> _Work instructions_:
1. In the article about the barbecue joint in Aledo, what number did Dayne's Craft Barbecue reach on the 2025 Texas Monthly list?
2. Copy the dataset rows word for word, starting with the first row and ending with the line that contains "CDT: none -> 7:05". Include both of those lines.

> _Passage to read_:

Darrell Byers
Ashley and Dayne Weaver’s barbecue joint in Aledo made "Texas Monthly’s" top ‘cue list.
There’s a notion that exists in Texas barbecue circles that once your favorite ‘cue joint makes Texas Monthly’s Top BBQ Joints list, there’s no way you’ll be able to eat there again, the crowds will be so huge.
That’s definitely true for some places. Goldee’s, for instance. Snow’s. The lines are still ungodly long at Franklin’s.
But in the case of Dayne’s Craft Barbecue — the Aledo-based ‘cue joint that not only landed on the recently released 2025 edition of Texas Monthly’s celebrated ‘cue list but at No. 7 — that notion is a little out of whack.
“A hundred percent you can still eat here,” co-owner Ashley Weaver chuckles. “We do call Wednesdays, Thursdays, and Fridays our ‘local days’ because that’s when locals know they don’t have to fight the crowds. But even on the weekends, when the line goes around the building, the wait time isn’t that bad — maybe 45 minutes to an hour to go through the line, and 15 minutes to get your food. Honestly, it’s not any more of a wait than a busy night at Red Lobster.”
Dayne’s namesake pitmaster Dayne Weaver says that many of the state’s lauded ‘cue joints are only open a certain number of hours on a certain number of days, which leads to crushes of people. Snow’s and Goldee’s are both weekend-only operations, and they close in the afternoon.
Dayne’s, on the other hand, operates much more like a traditional restaurant: Open five days a week, all day, and on Fridays and Saturdays, they’re open until 8 p.m. — a rarity in the craft ‘cue world.
“That’s actually a good hack,” Dayne says. “Come on a Friday or Saturday night. A lot of people don’t know we’re open then, mainly because, traditionally, a lot of barbecue restaurants aren’t open late. They’re usually just open a few hours a day for lunch.”
The restaurant also employs a large staff of about 35, including eight or nine pitmasters. That many hands-on-deck means less wait times, the couple says.

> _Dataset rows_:

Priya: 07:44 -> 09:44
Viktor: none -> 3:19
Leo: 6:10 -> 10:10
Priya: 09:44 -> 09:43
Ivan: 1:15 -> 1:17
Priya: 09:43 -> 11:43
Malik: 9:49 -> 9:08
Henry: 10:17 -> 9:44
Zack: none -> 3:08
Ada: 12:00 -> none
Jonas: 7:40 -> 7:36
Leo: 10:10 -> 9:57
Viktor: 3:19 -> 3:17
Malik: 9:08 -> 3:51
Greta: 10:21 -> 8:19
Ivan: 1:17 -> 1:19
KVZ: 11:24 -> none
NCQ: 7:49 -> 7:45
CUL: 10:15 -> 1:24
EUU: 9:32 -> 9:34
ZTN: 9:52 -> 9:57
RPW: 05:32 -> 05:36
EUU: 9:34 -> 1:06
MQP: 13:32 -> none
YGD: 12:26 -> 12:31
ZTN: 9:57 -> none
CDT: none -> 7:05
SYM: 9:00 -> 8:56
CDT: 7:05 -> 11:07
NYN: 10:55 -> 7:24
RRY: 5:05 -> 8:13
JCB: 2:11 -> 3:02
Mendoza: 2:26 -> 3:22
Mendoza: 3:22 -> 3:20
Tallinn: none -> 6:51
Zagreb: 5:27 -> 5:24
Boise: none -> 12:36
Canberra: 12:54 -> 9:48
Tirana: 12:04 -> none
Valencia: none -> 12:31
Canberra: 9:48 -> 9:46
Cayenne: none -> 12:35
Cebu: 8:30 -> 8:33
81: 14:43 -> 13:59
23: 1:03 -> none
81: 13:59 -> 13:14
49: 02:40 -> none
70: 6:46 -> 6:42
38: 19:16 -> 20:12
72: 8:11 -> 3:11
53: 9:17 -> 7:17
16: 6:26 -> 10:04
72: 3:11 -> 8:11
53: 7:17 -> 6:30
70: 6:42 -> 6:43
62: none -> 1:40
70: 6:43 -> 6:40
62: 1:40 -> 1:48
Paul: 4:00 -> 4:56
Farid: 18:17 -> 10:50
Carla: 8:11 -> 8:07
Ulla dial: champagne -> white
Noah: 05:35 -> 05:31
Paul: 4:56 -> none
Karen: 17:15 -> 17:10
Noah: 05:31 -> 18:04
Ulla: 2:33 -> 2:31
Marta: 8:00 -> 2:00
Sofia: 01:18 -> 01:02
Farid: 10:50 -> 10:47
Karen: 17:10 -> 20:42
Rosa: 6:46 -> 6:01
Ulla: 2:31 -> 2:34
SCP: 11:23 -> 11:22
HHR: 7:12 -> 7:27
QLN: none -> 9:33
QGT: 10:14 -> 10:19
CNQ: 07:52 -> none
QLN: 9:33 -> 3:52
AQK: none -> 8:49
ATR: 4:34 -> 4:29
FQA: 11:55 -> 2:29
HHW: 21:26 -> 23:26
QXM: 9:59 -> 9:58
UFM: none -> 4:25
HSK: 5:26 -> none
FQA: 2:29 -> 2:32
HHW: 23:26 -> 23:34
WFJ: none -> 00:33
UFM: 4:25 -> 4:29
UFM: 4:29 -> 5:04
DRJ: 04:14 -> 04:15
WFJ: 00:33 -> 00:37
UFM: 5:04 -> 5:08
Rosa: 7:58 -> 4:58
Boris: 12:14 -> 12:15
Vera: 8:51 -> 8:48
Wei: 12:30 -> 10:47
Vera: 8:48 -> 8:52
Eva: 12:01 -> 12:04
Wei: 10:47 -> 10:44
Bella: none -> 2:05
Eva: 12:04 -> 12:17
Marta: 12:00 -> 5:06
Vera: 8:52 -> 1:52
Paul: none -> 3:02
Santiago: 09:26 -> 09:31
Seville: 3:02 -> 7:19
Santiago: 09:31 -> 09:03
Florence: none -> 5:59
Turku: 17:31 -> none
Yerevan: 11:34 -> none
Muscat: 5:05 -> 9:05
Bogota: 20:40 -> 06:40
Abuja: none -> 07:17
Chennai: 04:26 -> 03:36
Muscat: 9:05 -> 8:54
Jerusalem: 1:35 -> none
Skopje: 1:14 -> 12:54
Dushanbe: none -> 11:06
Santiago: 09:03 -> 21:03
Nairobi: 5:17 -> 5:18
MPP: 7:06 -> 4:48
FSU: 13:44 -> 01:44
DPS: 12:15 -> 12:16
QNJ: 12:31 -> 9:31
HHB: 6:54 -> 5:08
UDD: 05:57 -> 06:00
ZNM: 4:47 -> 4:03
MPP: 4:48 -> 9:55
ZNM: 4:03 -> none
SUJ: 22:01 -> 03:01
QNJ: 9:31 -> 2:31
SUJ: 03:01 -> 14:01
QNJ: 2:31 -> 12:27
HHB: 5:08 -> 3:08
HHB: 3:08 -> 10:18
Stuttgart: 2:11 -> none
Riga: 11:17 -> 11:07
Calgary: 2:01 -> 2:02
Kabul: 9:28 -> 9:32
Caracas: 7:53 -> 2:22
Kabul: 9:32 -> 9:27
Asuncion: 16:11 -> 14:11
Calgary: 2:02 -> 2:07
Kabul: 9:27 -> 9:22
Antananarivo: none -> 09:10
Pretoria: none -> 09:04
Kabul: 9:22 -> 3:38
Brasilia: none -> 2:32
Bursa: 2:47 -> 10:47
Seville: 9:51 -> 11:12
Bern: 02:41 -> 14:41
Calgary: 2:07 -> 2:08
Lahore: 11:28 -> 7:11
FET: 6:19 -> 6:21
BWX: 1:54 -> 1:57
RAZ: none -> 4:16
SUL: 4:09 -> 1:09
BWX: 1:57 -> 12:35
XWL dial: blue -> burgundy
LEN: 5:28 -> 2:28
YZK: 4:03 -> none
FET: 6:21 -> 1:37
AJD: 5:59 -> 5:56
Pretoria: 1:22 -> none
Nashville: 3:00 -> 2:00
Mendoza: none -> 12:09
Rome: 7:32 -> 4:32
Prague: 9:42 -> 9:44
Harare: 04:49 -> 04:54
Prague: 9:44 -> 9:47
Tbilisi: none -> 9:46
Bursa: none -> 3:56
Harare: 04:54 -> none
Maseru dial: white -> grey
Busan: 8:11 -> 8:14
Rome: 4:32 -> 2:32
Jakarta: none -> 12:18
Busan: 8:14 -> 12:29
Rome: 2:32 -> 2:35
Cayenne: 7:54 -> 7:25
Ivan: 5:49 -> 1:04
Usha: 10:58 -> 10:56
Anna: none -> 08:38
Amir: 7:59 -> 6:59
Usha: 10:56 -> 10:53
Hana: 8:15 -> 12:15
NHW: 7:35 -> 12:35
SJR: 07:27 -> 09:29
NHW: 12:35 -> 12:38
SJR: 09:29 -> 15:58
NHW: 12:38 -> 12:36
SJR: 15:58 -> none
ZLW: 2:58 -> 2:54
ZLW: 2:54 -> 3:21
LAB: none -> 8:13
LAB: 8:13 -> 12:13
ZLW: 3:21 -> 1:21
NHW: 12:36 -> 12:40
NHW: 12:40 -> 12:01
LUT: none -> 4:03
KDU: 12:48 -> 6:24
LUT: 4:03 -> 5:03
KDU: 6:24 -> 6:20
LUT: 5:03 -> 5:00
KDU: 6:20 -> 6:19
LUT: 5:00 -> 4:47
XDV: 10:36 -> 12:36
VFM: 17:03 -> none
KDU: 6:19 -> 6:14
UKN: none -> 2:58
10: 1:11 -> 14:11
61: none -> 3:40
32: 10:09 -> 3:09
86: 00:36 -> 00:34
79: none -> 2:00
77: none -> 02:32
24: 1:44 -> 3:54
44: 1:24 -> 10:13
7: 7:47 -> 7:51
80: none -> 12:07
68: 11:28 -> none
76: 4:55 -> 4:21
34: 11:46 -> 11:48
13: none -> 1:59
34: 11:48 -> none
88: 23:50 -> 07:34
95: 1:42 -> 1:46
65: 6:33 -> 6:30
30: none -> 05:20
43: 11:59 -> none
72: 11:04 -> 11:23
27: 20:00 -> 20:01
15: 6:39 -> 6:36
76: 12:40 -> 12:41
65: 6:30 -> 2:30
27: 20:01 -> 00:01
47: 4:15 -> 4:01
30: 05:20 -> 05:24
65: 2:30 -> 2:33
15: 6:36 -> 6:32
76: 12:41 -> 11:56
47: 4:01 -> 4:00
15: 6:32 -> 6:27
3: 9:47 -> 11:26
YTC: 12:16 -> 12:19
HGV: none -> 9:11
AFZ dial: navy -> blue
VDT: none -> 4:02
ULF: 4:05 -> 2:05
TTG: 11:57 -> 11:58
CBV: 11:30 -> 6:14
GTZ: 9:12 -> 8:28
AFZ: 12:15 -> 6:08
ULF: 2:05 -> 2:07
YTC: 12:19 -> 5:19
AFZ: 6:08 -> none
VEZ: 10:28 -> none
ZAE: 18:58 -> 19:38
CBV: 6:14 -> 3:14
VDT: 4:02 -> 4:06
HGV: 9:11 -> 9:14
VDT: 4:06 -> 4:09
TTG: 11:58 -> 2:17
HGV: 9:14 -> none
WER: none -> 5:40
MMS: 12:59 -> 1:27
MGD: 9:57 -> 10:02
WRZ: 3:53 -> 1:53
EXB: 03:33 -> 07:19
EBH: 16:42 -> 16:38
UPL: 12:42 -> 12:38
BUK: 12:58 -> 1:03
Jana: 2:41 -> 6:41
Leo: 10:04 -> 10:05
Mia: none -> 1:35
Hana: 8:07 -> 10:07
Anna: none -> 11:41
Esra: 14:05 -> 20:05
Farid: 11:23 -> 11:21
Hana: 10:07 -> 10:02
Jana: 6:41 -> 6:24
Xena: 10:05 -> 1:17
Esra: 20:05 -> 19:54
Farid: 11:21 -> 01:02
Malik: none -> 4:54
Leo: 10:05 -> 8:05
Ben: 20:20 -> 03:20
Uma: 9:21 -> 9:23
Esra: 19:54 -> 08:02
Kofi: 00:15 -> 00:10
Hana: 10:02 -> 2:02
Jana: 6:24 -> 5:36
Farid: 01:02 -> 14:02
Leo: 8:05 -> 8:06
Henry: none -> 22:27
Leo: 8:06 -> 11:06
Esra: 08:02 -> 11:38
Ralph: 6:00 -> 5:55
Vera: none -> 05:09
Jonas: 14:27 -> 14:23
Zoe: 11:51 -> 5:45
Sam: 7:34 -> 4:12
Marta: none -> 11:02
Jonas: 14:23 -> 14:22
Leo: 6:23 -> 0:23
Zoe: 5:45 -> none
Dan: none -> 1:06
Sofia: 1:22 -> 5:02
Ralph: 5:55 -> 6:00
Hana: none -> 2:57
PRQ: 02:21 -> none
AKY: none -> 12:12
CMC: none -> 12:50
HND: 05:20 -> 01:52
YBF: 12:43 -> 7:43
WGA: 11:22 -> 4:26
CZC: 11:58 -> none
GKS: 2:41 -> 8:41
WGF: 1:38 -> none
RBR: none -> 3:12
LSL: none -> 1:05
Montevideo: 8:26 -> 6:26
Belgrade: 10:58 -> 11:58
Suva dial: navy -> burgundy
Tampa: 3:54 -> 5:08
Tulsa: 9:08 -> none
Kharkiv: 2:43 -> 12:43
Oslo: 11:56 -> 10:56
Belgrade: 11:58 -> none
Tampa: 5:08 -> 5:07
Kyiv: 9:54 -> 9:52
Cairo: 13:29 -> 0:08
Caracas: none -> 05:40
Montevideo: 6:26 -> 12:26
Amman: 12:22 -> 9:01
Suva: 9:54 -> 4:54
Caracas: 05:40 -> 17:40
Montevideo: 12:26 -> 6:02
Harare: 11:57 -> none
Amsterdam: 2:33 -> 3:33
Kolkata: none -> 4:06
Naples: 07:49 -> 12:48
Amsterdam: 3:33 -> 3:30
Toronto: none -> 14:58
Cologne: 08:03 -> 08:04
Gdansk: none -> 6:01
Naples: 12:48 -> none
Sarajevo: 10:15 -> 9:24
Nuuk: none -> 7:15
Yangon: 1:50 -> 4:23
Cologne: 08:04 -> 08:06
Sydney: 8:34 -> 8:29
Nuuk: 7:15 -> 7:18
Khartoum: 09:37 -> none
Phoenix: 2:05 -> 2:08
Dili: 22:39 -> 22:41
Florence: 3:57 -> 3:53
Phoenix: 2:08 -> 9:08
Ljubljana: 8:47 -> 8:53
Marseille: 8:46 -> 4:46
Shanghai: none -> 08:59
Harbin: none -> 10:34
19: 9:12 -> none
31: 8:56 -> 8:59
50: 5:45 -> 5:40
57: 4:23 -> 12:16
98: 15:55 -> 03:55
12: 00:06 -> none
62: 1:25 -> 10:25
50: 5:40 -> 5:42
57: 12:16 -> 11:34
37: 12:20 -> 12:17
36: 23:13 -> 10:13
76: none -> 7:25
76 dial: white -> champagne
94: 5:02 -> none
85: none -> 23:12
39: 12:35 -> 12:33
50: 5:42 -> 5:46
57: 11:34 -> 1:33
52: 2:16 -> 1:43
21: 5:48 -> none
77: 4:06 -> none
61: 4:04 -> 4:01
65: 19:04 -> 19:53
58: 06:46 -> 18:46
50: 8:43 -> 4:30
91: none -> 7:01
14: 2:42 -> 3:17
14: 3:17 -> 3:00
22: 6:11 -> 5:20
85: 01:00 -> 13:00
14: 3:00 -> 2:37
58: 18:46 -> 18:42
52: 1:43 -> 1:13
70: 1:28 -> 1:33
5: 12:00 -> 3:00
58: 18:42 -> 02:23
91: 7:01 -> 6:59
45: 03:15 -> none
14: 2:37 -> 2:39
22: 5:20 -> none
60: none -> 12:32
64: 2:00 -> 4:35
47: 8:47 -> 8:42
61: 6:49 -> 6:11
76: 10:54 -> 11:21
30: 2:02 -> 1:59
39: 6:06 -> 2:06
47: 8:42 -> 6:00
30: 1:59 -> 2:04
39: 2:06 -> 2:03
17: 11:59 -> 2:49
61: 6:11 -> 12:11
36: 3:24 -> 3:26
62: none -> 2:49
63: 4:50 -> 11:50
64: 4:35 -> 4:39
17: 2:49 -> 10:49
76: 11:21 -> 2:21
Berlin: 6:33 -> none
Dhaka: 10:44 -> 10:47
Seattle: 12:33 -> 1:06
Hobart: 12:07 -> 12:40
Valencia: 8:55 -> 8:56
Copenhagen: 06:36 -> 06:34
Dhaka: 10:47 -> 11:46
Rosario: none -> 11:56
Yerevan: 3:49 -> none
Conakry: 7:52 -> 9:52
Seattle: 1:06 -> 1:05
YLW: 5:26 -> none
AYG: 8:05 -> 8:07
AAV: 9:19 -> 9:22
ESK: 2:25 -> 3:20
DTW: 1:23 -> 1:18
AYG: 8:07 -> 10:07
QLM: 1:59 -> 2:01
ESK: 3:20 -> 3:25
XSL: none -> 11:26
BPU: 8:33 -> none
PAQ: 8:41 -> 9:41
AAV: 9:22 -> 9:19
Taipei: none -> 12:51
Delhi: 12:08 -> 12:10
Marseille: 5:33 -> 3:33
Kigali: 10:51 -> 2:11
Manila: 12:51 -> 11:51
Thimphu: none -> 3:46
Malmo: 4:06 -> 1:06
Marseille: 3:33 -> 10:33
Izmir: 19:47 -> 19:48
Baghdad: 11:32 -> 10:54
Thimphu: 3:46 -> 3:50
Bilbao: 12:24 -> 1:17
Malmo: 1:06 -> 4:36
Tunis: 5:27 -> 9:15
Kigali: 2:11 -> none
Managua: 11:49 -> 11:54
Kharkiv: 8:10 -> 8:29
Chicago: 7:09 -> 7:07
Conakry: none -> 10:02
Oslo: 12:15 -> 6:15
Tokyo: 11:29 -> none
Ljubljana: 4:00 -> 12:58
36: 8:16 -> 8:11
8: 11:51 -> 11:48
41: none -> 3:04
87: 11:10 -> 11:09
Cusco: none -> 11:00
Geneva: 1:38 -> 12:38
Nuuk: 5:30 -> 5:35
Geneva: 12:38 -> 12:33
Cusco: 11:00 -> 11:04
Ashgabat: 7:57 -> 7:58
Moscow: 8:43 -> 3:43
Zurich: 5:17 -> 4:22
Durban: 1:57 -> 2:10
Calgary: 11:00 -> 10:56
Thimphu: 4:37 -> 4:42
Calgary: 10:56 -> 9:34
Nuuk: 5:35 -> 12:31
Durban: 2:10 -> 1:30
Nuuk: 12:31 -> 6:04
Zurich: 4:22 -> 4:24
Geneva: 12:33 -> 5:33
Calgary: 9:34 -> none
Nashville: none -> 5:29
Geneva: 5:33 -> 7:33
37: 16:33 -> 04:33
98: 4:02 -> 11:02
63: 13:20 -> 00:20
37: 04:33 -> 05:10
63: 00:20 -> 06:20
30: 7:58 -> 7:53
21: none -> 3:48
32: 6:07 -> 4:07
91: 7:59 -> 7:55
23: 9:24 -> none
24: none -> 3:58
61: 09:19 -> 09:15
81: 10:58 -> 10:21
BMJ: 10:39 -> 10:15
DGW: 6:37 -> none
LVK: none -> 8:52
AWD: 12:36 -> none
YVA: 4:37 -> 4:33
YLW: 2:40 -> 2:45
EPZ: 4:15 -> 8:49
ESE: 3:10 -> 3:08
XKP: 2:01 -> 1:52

> _Solution list_:
1. No. 7

2.
Priya: 07:44 -> 09:44
Viktor: none -> 3:19
Leo: 6:10 -> 10:10
Priya: 09:44 -> 09:43
Ivan: 1:15 -> 1:17
Priya: 09:43 -> 11:43
Malik: 9:49 -> 9:08
Henry: 10:17 -> 9:44
Zack: none -> 3:08
Ada: 12:00 -> none
Jonas: 7:40 -> 7:36
Leo: 10:10 -> 9:57
Viktor: 3:19 -> 3:17
Malik: 9:08 -> 3:51
Greta: 10:21 -> 8:19
Ivan: 1:17 -> 1:19
KVZ: 11:24 -> none
NCQ: 7:49 -> 7:45
CUL: 10:15 -> 1:24
EUU: 9:32 -> 9:34
ZTN: 9:52 -> 9:57
RPW: 05:32 -> 05:36
EUU: 9:34 -> 1:06
MQP: 13:32 -> none
YGD: 12:26 -> 12:31
ZTN: 9:57 -> none
CDT: none -> 7:05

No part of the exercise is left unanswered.